Светлый фон

— Какой же саспенс,[97] — сказала Лоренца. — Не томи, скажи уж, и мы переведем дух.

— Однако я должен был сам привести себе замену на генис. Поищи, сказал дон Тико. И я поискал. А должны вы знать, о возлюбленные дети, что в *** в ту эпоху жило два отребья человечества, они были со мною в одном классе, хотя старше меня года на два, оба второгодники. Этих двух ничтожеств звали Аннибале Канталамесса и Пио Бо. В скобках: ист.

— Чего, чего? — изумилась Лоренца.

Я объяснил со знанием дела.

— Когда у Сальгари[98] описывается реальный исторический факт (или то, что он считает действительным историческим фактом), скажем, как Сидячий Буйвол после битвы у Малого Большого Мыса поедает сердце генерала Кастера, автор вслед за изложением факта дает примечание в скобках «ист.».

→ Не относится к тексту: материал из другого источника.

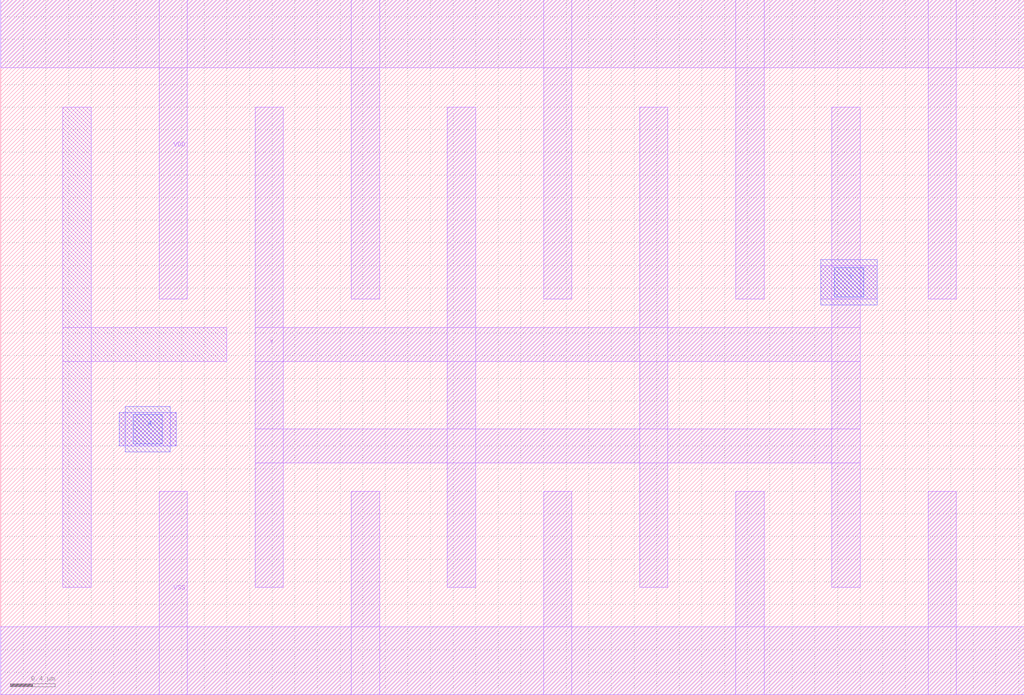
<source format=lef>
# Copyright 2022 Google LLC
# Licensed under the Apache License, Version 2.0 (the "License");
# you may not use this file except in compliance with the License.
# You may obtain a copy of the License at
#
#      http://www.apache.org/licenses/LICENSE-2.0
#
# Unless required by applicable law or agreed to in writing, software
# distributed under the License is distributed on an "AS IS" BASIS,
# WITHOUT WARRANTIES OR CONDITIONS OF ANY KIND, either express or implied.
# See the License for the specific language governing permissions and
# limitations under the License.
VERSION 5.7 ;
BUSBITCHARS "[]" ;
DIVIDERCHAR "/" ;

MACRO gf180mcu_osu_sc_9T_clkbuf_8
  CLASS CORE ;
  ORIGIN 0 0 ;
  FOREIGN gf180mcu_osu_sc_9T_clkbuf_8 0 0 ;
  SIZE 9.05 BY 6.15 ;
  SYMMETRY X Y ;
  SITE GF180_3p3_12t ;
  PIN VDD
    DIRECTION INOUT ;
    USE POWER ;
    SHAPE ABUTMENT ;
    PORT
      LAYER MET1 ;
        RECT 0 5.55 9.05 6.15 ;
        RECT 8.2 3.5 8.45 6.15 ;
        RECT 6.5 3.5 6.75 6.15 ;
        RECT 4.8 3.5 5.05 6.15 ;
        RECT 3.1 3.5 3.35 6.15 ;
        RECT 1.4 3.5 1.65 6.15 ;
    END
  END VDD
  PIN VSS
    DIRECTION INOUT ;
    USE GROUND ;
    PORT
      LAYER MET1 ;
        RECT 0 0 9.05 0.6 ;
        RECT 8.2 0 8.45 1.8 ;
        RECT 6.5 0 6.75 1.8 ;
        RECT 4.8 0 5.05 1.8 ;
        RECT 3.1 0 3.35 1.8 ;
        RECT 1.4 0 1.65 1.8 ;
    END
  END VSS
  PIN A
    DIRECTION INPUT ;
    USE SIGNAL ;
    PORT
      LAYER MET1 ;
        RECT 1.05 2.2 1.55 2.5 ;
      LAYER MET2 ;
        RECT 1.05 2.2 1.55 2.5 ;
        RECT 1.1 2.15 1.5 2.55 ;
      LAYER VIA12 ;
        RECT 1.17 2.22 1.43 2.48 ;
    END
  END A
  PIN Y
    DIRECTION OUTPUT ;
    USE SIGNAL ;
    PORT
      LAYER MET1 ;
        RECT 7.25 3.5 7.75 3.8 ;
        RECT 7.35 0.95 7.6 5.2 ;
        RECT 2.25 2.95 7.6 3.25 ;
        RECT 2.25 2.05 7.6 2.35 ;
        RECT 5.65 0.95 5.9 5.2 ;
        RECT 3.95 0.95 4.2 5.2 ;
        RECT 2.25 0.95 2.5 5.2 ;
      LAYER MET2 ;
        RECT 7.25 3.45 7.75 3.85 ;
      LAYER VIA12 ;
        RECT 7.37 3.52 7.63 3.78 ;
    END
  END Y
  OBS
    LAYER MET1 ;
      RECT 0.55 0.95 0.8 5.2 ;
      RECT 0.55 2.95 2 3.25 ;
  END
END gf180mcu_osu_sc_9T_clkbuf_8

</source>
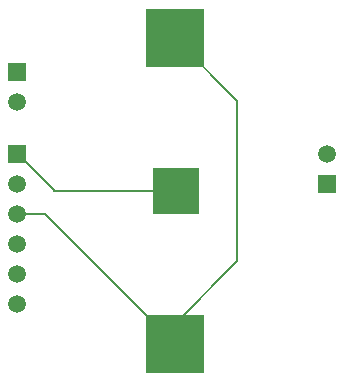
<source format=gbl>
%FSLAX25Y25*%
%MOIN*%
G70*
G01*
G75*
G04 Layer_Physical_Order=2*
G04 Layer_Color=16711680*
%ADD10R,0.19685X0.19685*%
%ADD11R,0.15748X0.15748*%
%ADD12C,0.00787*%
%ADD13R,0.05906X0.05906*%
%ADD14C,0.05906*%
D10*
X14173Y266339D02*
D03*
Y368307D02*
D03*
D11*
X14567Y317323D02*
D03*
D12*
X-29212Y309724D02*
X14173Y266339D01*
X-38386Y309724D02*
X-29212D01*
X14173Y368307D02*
X35039Y347441D01*
Y293996D02*
Y347441D01*
X14173Y266339D02*
Y273130D01*
X35039Y293996D01*
X-38091Y329724D02*
X-25689Y317323D01*
X-38386Y329724D02*
X-38091D01*
X-25984Y317323D02*
X-25689D01*
X14567D01*
D13*
X-38386Y357284D02*
D03*
X-38386Y329724D02*
D03*
X64961Y319724D02*
D03*
D14*
X-38386Y347284D02*
D03*
X-38386Y319724D02*
D03*
Y309724D02*
D03*
Y299724D02*
D03*
Y289724D02*
D03*
Y279724D02*
D03*
X64961Y329724D02*
D03*
M02*

</source>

— Вот-вот. В высшей степени ист, что Аннибале Канталамесса и Пио Бо действительно носили такие имена, но это еще в них не самое непозволительное. Они были отъявленные бездельники, способные только воровать комиксы из газетного киоска, тырить гильзы у тех, кто знал толк в гильзах (из-за чего солидные коллекции теряли половину ценности), и класть колбасные бутерброды на книги приключений на земле и на море, одолженные почитать у тех, кто получил их в подарок на Рождество. Канталамесса считал себя коммунистом, а Бо фашистом, оба только и ждали как бы продаться во вражеский стан за марку или рогатку, они рассказывали сексуальные истории, полные анатомических нелепиц, и заключали пари, кто из них дольше промастурбирует. Эти личности были готовы на все, почему было не попробовать с генисом? Я стал их соблазнять. Я нахваливал им оркестрантскую одежду, я водил их на выступления, намекал на возможность завоевания симпатий «Дочерей Марии»… И они попались в мои сети. Долгими днями в крытом театре, с длиннейшей тростью, какую вы могли видеть на иллюстрациях к брошюрам про миссионеров, я дрессировал их, лупя по пальцам, когда они ошибались кнопками. У гениса только три вентиля, работают пальцы указательный, средний и безымянный, в остальном все зависит, как я уже говорил, от забора мундштука. Не стану злоупотреблять вашим вниманием, милые слушатели. Настал момент, когда я смог представить дону Тико двух генисов, не то чтобы безупречных, но по крайней мере при первом показе, подготовленном мною ценой бессонных послеобеденных бдений, приемлемых. Дон Тико дал себя уговорить, разгильдяям пошили мундиры, а меня перевели на трубу. И примерно через неделю, в праздник Благоутешительницы Марии, открывая театральный сезон премьерой «Маленького парижанина», перед опущенным занавесом, в присутствии областного начальства, я стоял во весь рост и трубил вступление «Благого почина».